“I’m delighted you all are here for this weird and wonderful adventure into our collective imagination,” said Stacey Cabaj, assistant professor of acting and pedagogy, at Hannon Library’s Faculty Pub Night this past January. The adventure is the subject of a multimedia research project exploring the use of technological synesthesia called “The Sound of Touch,” which Cabaj is creatively exploring with Christine Breihan, LMU theatre arts lecturer, and Frank Jason Sheppard, theatre arts technical director.
The project was born in 2021, when Cabaj received an American Fellowship from the American Association of University Women to explore the educational and theatrical application of new technologies by Playtronica, a German studio and start-up. Using Playtronica’s innovative musical devices, Cabaj transformed touch between people and objects into sound. This process is known as intentional technological synesthesia, the mixing of senses.

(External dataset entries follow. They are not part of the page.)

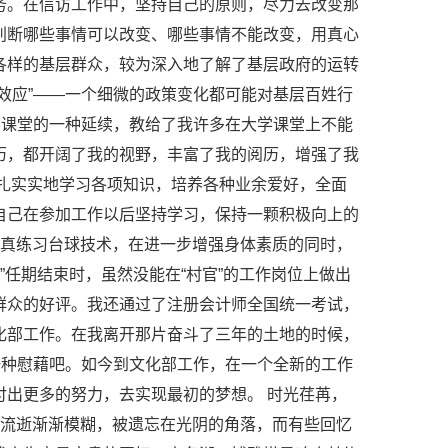
务。在信访工作中，坚持自己的原则，尽力去改变那
判断哪些事情可以改变、哪些事情不能改变，用真心
各样的基层群众，较为深入地了解了基层政府的运转
效应”——一个细微的政策变化都可能对基层百姓行
学课堂的一种延续，教给了我许多在大学课堂上不能
历，都开阔了我的视野，丰富了我的阅历，增强了我
扎实实地学习各项知识，培养各种业余爱好，全面
自己在参加工作以后坚持学习，保持一颗积极向上的
认真练习台球技术，在进一步增强身体素质的同时，
”任期结束时，虽然没能在“村官”的工作岗位上做出
群众的好评。我还通过了注册会计师全国统一考试，
化部工作。在我离开那片奋斗了三年的土地的时候，
一种慰藉吧。如今到文化部工作，在一个全新的工作
出更多的努力，去实现最初的梦想。 时光荏苒，
的流逝渐渐模糊，被遗忘在光阴的角落，而有些回忆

Cabaj was connected to Breihan, at the time a graduate student in the performance pedagogy M.F.A. program, through the RAINS Research Assistant Program. By chance, Breihan experiences synesthesia, a neurological condition present in only about 3 percent to 5 percent of the population. For many years, synesthesia was not studied as some scientists dismissed it as a product of an overactive imagination. But the work being done to explore this occurrence is now redefining how humans perceive the world and our surroundings.
“Our project came out of the pandemic,” said Cabaj. “We noticed how technology mediated presence and how the pandemic changed the way we relate to each other, especially with proximity and touch.”
The multidisciplinary project is on the cutting edge of new creative technologies and allows a form of expression that had been stifled during the pandemic when physical distance was the norm and human connection was often scarce. “There’s a lot of interest in using these tools in therapeutic settings, like for play or sound therapy, and also in special education — to support neurodivergence that can celebrate different ways of perceiving the world,” said Cabaj.
“One of our explorations was how touch is used in storytelling,” said Breihan. “We are artists, and touch is a part of what we use to tell the story of the human experience. If you look at the way somebody touched when they shook hands and first met, to falling in love, to maybe departing from one another, those touches would be able to tell the story of a relationship.”
With technical support from Sheppard and LMU theater students, Cabaj and Breihan conducted a three-phase workshop at LMU in November 2021. The first phase was building a movement story from beginning to end about the evolution of a relationship through touch. The second phase explored the lived experience of the pandemic and gave participants the opportunity to share their own pandemic experiences by pre-recording a narrative that was then played when participants touched a conductive object.
“It was very emotional, evocative, and affirming to hear the similarities of their senses, of isolation, longing, loss, and resiliency,” said Cabaj.

In the third phase of the workshop, participants were invited to share what they felt were signature objects or sounds of the pandemic. Those objects included hand sanitizer bottles, protest signs, remote controls, Zoom screens — all things that took on new meaning after the pandemic. The immersive exhibit invited participants to walk through singularly or in a human chain, so that while even one person might be touching an object, the group was experiencing the moment together. The sound of the Netflix logo screen, the clanging of pots and pans, the voice of former President Donald Trump, people coughing, and crying all played at different times as participants walked through the exhibit together.
Because of the relatively inexpensive and user-friendly nature of the tools and technology, Cabaj hopes to expand the number of Playtronica devices that LMU owns to allow for student and faculty experimentation on campus.
“I’d love to hear what the Foley fountain sounds like,” said Cabaj. “I would love someone to explore the bluff with a friend and see what music is to be made here, which will give us a greater appreciation for the paradise in which we live and work.”